■ Goal of the exercise
Setting aside any pictures, reproduce the data exactly.

Data supplied below:

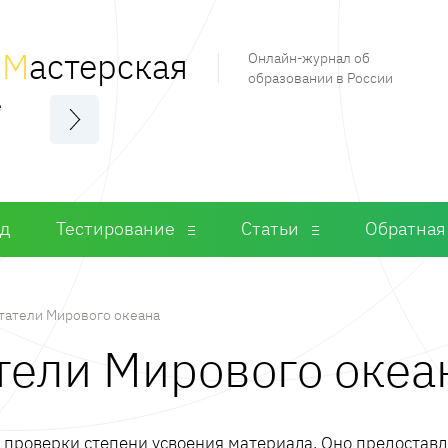
я
М
астерская
Онлайн-журнал об
образовании в России
е
од
Тестирование
Статьи
Обратная
татели Мирового океана
атели Мирового океа
м проверки степени усвоения материала. Оно предостав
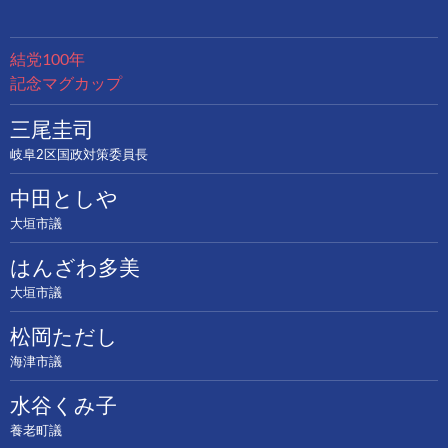
結党100年
記念マグカップ
三尾圭司
岐阜2区国政対策委員長
中田としや
大垣市議
はんざわ多美
大垣市議
松岡ただし
海津市議
水谷くみ子
養老町議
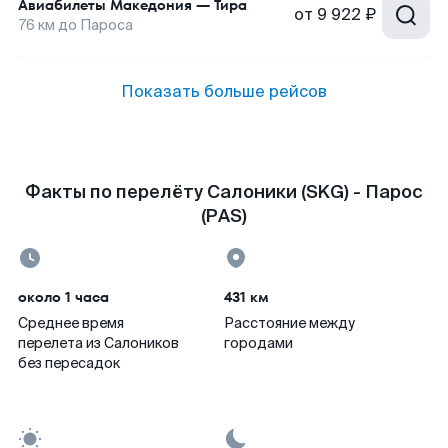
Авиабилеты
Македония
—
Тира
от
9 922 ₽
76
км до
Пароса
Показать больше рейсов
Факты по перелёту Салоники (SKG) - Парос
(PAS)
около 1 часа
431 км
Среднее время
Расстояние между
перелета из Салоников
городами
без пересадок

End of Data supplied.

■ The completed task
я
М
астерская
Онлайн-журнал об
образовании в России
е
од
Тестирование
Статьи
Обратная
татели Мирового океана
атели Мирового океа
м проверки степени усвоения материала. Оно предостав
結党100年
記念マグカップ
三尾圭司
岐阜2区国政対策委員長
中田としや
大垣市議
はんざわ多美
大垣市議
松岡ただし
海津市議
水谷くみ子
養老町議
Авиабилеты
Македония
—
Тира
от
9 922 ₽
76
км до
Пароса
Показать больше рейсов
Факты по перелёту Салоники (SKG) - Парос
(PAS)
около 1 часа
431 км
Среднее время
Расстояние между
перелета из Салоников
городами
без пересадок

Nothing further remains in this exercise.